Saya tidak tahu seperti apa spesifikasi repeater hub lama yang Anda maksud, tapi apakah mungkin hanya bisa terhubung dengan kabel cross satu segmen? (Tidak mendukung Auto MDIX?)

TS-462 mendukung “2.5G/1G/100M/10M”, jadi saya kira tidak akan terjadi masalah “tidak bisa terhubung dengan repeater hub 10M”. (Karena pada port 10G, terkadang memang tidak mendukung koneksi 10M. Hanya untuk berjaga-jaga.)

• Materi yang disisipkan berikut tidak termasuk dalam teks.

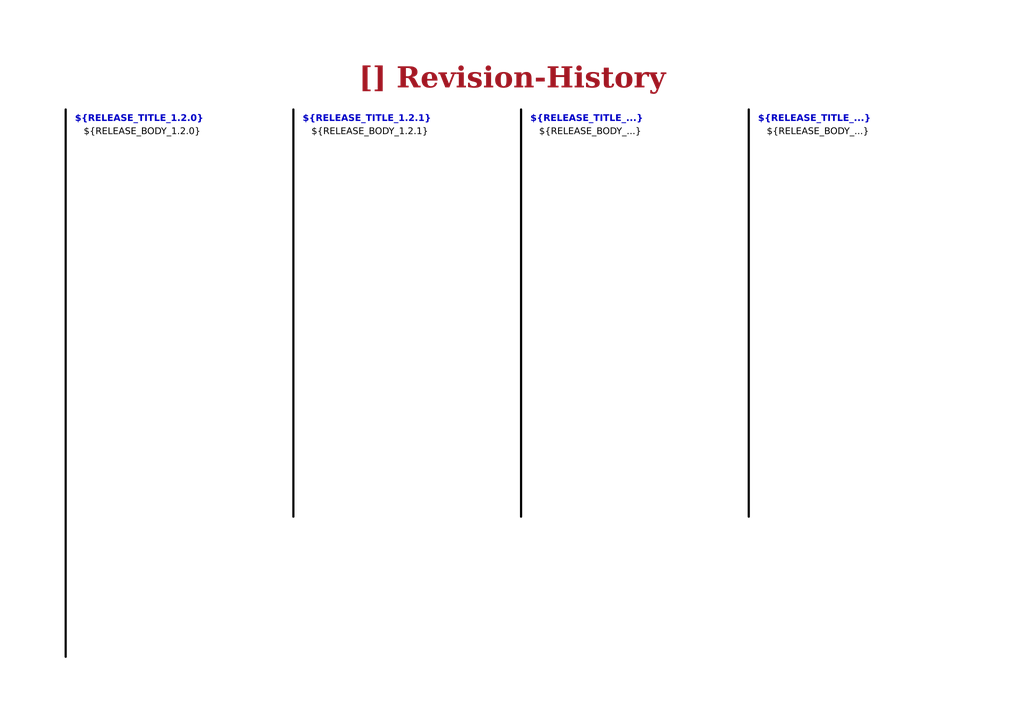
<source format=kicad_sch>
(kicad_sch
	(version 20250114)
	(generator "eeschema")
	(generator_version "9.0")
	(uuid "ea8c4f5e-7a49-4faf-a994-dbc85ed86b0a")
	(paper "A4")
	(title_block
		(title "Revision-History")
		(date "2025-07-13")
		(rev "${REVISION}")
		(company "${COMPANY}")
	)
	(lib_symbols)
	(text_box "${RELEASE_BODY_...}"
		(exclude_from_sim no)
		(at 220.98 35.56 0)
		(size 58.42 111.76)
		(margins 1.4287 1.4287 1.4287 1.4287)
		(stroke
			(width -0.0001)
			(type solid)
		)
		(fill
			(type none)
		)
		(effects
			(font
				(face "Arial")
				(size 1.905 1.905)
				(color 0 0 0 1)
			)
			(justify left top)
		)
		(uuid "0c062e2b-2be1-4307-b752-045c211787f4")
	)
	(text_box "[${#}] ${TITLE}"
		(exclude_from_sim no)
		(at 80.01 16.51 0)
		(size 137.16 12.7)
		(margins 4.4999 4.4999 4.4999 4.4999)
		(stroke
			(width -0.0001)
			(type default)
		)
		(fill
			(type none)
		)
		(effects
			(font
				(face "Times New Roman")
				(size 6 6)
				(thickness 1.2)
				(bold yes)
				(color 162 22 34 1)
			)
		)
		(uuid "20a0a094-ac98-46df-bdac-21d5721f7697")
	)
	(text_box "${RELEASE_BODY_1.2.0}"
		(exclude_from_sim no)
		(at 22.86 35.56 0)
		(size 58.42 146.05)
		(margins 1.4287 1.4287 1.4287 1.4287)
		(stroke
			(width -0.0001)
			(type solid)
		)
		(fill
			(type none)
		)
		(effects
			(font
				(face "Arial")
				(size 1.905 1.905)
				(color 0 0 0 1)
			)
			(justify left top)
		)
		(uuid "212b625e-4169-46f2-a2fc-afc6cbef07cd")
	)
	(text_box "${RELEASE_TITLE_...}"
		(exclude_from_sim no)
		(at 152.4 31.75 0)
		(size 57.15 7.62)
		(margins 1.4287 1.4287 1.4287 1.4287)
		(stroke
			(width -0.0001)
			(type solid)
		)
		(fill
			(type none)
		)
		(effects
			(font
				(face "Arial")
				(size 1.905 1.905)
				(thickness 0.254)
				(bold yes)
			)
			(justify left top)
		)
		(uuid "61447e65-3862-4ca7-a61e-5d8506cb38bb")
	)
	(text_box "${RELEASE_BODY_...}"
		(exclude_from_sim no)
		(at 154.94 35.56 0)
		(size 58.42 111.76)
		(margins 1.4287 1.4287 1.4287 1.4287)
		(stroke
			(width -0.0001)
			(type solid)
		)
		(fill
			(type none)
		)
		(effects
			(font
				(face "Arial")
				(size 1.905 1.905)
				(color 0 0 0 1)
			)
			(justify left top)
		)
		(uuid "8ad0acb7-8a2e-40a2-87c7-888a93359ccd")
	)
	(text_box "${RELEASE_BODY_1.2.1}"
		(exclude_from_sim no)
		(at 88.9 35.56 0)
		(size 57.15 105.41)
		(margins 1.4287 1.4287 1.4287 1.4287)
		(stroke
			(width -0.0001)
			(type solid)
		)
		(fill
			(type none)
		)
		(effects
			(font
				(face "Arial")
				(size 1.905 1.905)
				(color 0 0 0 1)
			)
			(justify left top)
		)
		(uuid "9af8400a-3034-4071-a364-608020db49d5")
	)
	(text_box "${RELEASE_TITLE_1.2.0}"
		(exclude_from_sim no)
		(at 20.32 31.75 0)
		(size 57.15 7.62)
		(margins 1.4287 1.4287 1.4287 1.4287)
		(stroke
			(width -0.0001)
			(type solid)
		)
		(fill
			(type none)
		)
		(effects
			(font
				(face "Arial")
				(size 1.905 1.905)
				(thickness 0.254)
				(bold yes)
			)
			(justify left top)
		)
		(uuid "d183a6b7-e8a2-46ec-8c3c-ec3041423bc1")
	)
	(text_box "${RELEASE_TITLE_1.2.1}"
		(exclude_from_sim no)
		(at 86.36 31.75 0)
		(size 57.15 7.62)
		(margins 1.4287 1.4287 1.4287 1.4287)
		(stroke
			(width -0.0001)
			(type solid)
		)
		(fill
			(type none)
		)
		(effects
			(font
				(face "Arial")
				(size 1.905 1.905)
				(thickness 0.254)
				(bold yes)
			)
			(justify left top)
		)
		(uuid "ed7f1ff6-56f6-4427-ab7f-2ffe27717c3d")
	)
	(text_box "${RELEASE_TITLE_...}"
		(exclude_from_sim no)
		(at 218.44 31.75 0)
		(size 57.15 7.62)
		(margins 1.4287 1.4287 1.4287 1.4287)
		(stroke
			(width -0.0001)
			(type solid)
		)
		(fill
			(type none)
		)
		(effects
			(font
				(face "Arial")
				(size 1.905 1.905)
				(thickness 0.254)
				(bold yes)
			)
			(justify left top)
		)
		(uuid "f47af890-f55a-44bf-b54f-b7df3adde008")
	)
	(polyline
		(pts
			(xy 85.09 31.75) (xy 85.09 149.86)
		)
		(stroke
			(width 0.635)
			(type default)
			(color 0 0 0 1)
		)
		(uuid "5f29c90a-4bd5-401c-a0f6-a99df09914f4")
	)
	(polyline
		(pts
			(xy 151.13 31.75) (xy 151.13 149.86)
		)
		(stroke
			(width 0.635)
			(type default)
			(color 0 0 0 1)
		)
		(uuid "a6b610d4-f09b-4d6e-ac67-0bb3d0e09fbe")
	)
	(polyline
		(pts
			(xy 19.05 31.75) (xy 19.05 190.5)
		)
		(stroke
			(width 0.635)
			(type default)
			(color 0 0 0 1)
		)
		(uuid "d98bd22a-837a-4b14-b8b1-ecc667696c58")
	)
	(polyline
		(pts
			(xy 217.17 31.75) (xy 217.17 149.86)
		)
		(stroke
			(width 0.635)
			(type default)
			(color 0 0 0 1)
		)
		(uuid "fe21cbb6-f53c-41a1-bc1c-520e82f71f78")
	)
)

</source>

Jika kabelnya yang menjadi penyebab, coba tukar kabel LAN yang terhubung ke NETGEAR dengan kabel LAN yang hendak digunakan di 462, maka perangkat yang tidak bisa terhubung kemungkinan akan berganti. Silakan coba cara ini sekali.

Ngomong-ngomong, apakah kabel cross masih bisa dibeli sekarang ya…?

1 Suka

Terima kasih atas balasannya.

Saya sudah berhasil menyelesaikan masalah sendiri, dan ternyata masalahnya memang ada pada repeater hub. Setelah membeli dan mengganti dengan switching hub yang baru, koneksi pun berjalan lancar.

Saya masih belum tahu pasti kenapa sebelumnya tidak bisa terhubung, tapi sekarang proses setup sudah selesai dan saya sedang memindahkan data dari NAS lama. Entah berapa hari proses ini akan berlangsung.

2 Suka

@nakayama-ke

Senang mendengar masalahnya sudah teratasi!
Migrasi data memang memakan waktu, ya…
Jika sesama NAS QNAP, cukup keluarkan HDD/SSD dan pasang ke perangkat baru, maka data bisa langsung diakses di perangkat baru. Saya juga sering memanfaatkan cara ini.
*Kadang perlu instal ulang aplikasi, tapi tetap sangat praktis.

Jika Anda menyesuaikan siklus penggantian HDD/SSD dan siklus penggantian perangkat utama, Anda tidak perlu mengeluarkan banyak uang sekaligus, jadi cara ini cukup efektif. Semoga informasi ini bermanfaat.